ともあれ、ひたすら書きためたメモから備忘録をば。
個人的キーワードは「ベルヌ条約」と「同一性保持権」。
ベルヌ条約
第五条(1)著作者は、この条約によつて保護される著作物に関し、その著作物の本国以外の同盟国において、その国の法令が自国民に現在与えており又は将来与えることがある権利及びこの条約が特に与える権利を享有する。
同条約の加盟国で翻訳書を出す場合、出版先の国/地域の著作権法が適用される。
中国も日本も加盟国のため、中国書籍の日本版には日本の著作権法が適用されるのだ。
(同一性保持権)
著作権法第二十条 著作者は、その著作物及びその題号の同一性を保持する権利を有し、その意に反してこれらの変更、切除その他の改変を受けないものとする。
文化庁の説明では「著作物の内容や題号を著作者の意に反して改変されない権利」。
この権利は著作者人格権のため、放棄や譲渡ができない。
よって、ライセンス契約により不行使または行使条件の限定を確認する必要がある。
さもなくば原作者の意にそぐわない訳文が著作権侵害となってしまう。
ちなみに損害賠償請求は通常ライセンス料相当額(数十万円)となるそうだ。
直接の賠償より問題なのは複製権(二十一条)による出版の差し止めや訂正の要求。
実際には財産権である翻案権(第二十七条)の譲渡契約を結ぶことになる。
(翻訳権、翻案権等)
第二十七条 著作者は、その著作物を翻訳し、編曲し、若しくは変形し、又は脚色し、映画化し、その他翻案する権利を専有する。

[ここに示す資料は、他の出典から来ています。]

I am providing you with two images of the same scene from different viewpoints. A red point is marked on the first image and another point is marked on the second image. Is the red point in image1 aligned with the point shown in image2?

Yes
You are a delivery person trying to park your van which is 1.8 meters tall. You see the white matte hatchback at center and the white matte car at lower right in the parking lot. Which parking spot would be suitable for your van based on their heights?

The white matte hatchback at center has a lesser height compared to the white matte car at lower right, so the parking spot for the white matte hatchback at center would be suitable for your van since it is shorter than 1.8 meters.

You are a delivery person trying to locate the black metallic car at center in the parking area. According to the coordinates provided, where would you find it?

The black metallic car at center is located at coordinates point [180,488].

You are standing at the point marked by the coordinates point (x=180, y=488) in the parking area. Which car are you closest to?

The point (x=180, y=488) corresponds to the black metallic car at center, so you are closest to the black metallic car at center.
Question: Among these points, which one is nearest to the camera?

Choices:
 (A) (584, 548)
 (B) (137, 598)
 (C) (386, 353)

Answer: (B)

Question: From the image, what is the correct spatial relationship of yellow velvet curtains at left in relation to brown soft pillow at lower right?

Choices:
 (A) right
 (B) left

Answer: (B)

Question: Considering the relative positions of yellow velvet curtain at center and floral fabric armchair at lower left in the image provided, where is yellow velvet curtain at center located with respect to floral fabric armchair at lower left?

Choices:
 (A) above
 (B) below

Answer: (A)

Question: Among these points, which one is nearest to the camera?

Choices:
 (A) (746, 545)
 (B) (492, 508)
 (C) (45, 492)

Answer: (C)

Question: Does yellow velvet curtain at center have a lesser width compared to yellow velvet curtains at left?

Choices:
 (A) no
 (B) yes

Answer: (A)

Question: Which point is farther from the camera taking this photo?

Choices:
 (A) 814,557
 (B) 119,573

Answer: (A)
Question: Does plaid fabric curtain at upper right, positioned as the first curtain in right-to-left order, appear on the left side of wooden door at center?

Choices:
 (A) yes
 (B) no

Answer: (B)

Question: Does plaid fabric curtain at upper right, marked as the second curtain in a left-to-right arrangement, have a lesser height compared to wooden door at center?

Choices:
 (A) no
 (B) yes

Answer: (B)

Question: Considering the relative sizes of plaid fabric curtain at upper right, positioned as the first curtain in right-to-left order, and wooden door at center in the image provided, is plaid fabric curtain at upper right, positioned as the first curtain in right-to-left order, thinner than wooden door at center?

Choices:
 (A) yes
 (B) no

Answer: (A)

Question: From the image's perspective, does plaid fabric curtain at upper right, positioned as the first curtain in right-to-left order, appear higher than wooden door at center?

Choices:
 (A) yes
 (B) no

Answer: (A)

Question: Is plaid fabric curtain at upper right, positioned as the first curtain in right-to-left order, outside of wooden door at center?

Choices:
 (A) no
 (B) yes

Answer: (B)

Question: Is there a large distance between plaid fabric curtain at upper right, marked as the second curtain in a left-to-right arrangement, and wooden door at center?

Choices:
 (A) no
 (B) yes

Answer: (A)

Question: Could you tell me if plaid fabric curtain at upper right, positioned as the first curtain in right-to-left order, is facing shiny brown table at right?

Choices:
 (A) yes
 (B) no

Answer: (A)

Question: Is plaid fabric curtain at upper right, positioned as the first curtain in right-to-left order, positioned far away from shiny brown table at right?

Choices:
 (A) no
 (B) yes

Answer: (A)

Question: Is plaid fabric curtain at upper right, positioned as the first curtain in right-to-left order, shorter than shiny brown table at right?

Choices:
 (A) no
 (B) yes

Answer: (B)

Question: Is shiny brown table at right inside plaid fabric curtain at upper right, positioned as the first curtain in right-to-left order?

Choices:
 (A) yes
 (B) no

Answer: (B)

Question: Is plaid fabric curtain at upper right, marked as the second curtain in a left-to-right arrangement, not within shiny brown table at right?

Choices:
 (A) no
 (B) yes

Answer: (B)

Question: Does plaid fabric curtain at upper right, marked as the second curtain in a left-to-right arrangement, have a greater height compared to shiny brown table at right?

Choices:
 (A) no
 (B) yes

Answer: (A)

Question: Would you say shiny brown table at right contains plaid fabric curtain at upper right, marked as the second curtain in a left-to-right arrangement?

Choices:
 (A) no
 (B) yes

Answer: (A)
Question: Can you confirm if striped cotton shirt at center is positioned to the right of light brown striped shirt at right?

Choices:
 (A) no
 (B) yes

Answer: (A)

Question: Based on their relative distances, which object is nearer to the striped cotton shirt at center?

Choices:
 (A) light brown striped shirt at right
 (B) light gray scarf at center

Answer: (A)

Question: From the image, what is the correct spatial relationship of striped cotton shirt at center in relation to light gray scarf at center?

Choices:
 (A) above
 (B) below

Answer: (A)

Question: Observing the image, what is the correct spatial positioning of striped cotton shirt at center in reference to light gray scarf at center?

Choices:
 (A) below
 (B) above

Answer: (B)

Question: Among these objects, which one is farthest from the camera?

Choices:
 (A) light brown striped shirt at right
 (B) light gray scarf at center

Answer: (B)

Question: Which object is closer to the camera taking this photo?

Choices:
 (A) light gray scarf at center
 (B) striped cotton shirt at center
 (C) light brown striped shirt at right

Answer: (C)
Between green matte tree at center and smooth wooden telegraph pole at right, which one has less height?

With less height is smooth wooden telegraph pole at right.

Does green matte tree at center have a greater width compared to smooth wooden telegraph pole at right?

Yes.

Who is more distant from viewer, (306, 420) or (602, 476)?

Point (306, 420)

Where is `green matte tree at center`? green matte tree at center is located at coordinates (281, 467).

このとき、第二十八条により原作者が持っている訳書の出版権も譲り受ける。
(二次的著作物の利用に関する原著作者の権利)
第二十八条 二次的著作物の原著作物の著作者は、当該二次的著作物の利用に関し、この款に規定する権利で当該二次的著作物の著作者が有するものと同一の種類の権利を専有する。
なお、交渉すべき著作者が見つからないときは文化庁長官の裁定を受ける。
使用料額に相当する補償金を供託すれば適法となるが、手続きは煩雑とのこと。
かくして訳書が適法に出せると、今度は自分にも著作権が発生する。
二次的著作物(ここでは訳書)の権利は保護されるため
・翻訳を無許諾で使われた場合、著作権侵害を主張できる。
・原作者が複製権を乱用した場合、侵害を主張できる。
とまあ考えるほど難しくなりそうな権利関係ではあるが、助け船も出ている。
(社)全国出版協会が関連する契約書のひな形を公開しているのだ。
それでも実務的にはエージェンシーなどを通して話をすることにはなりそうだが…。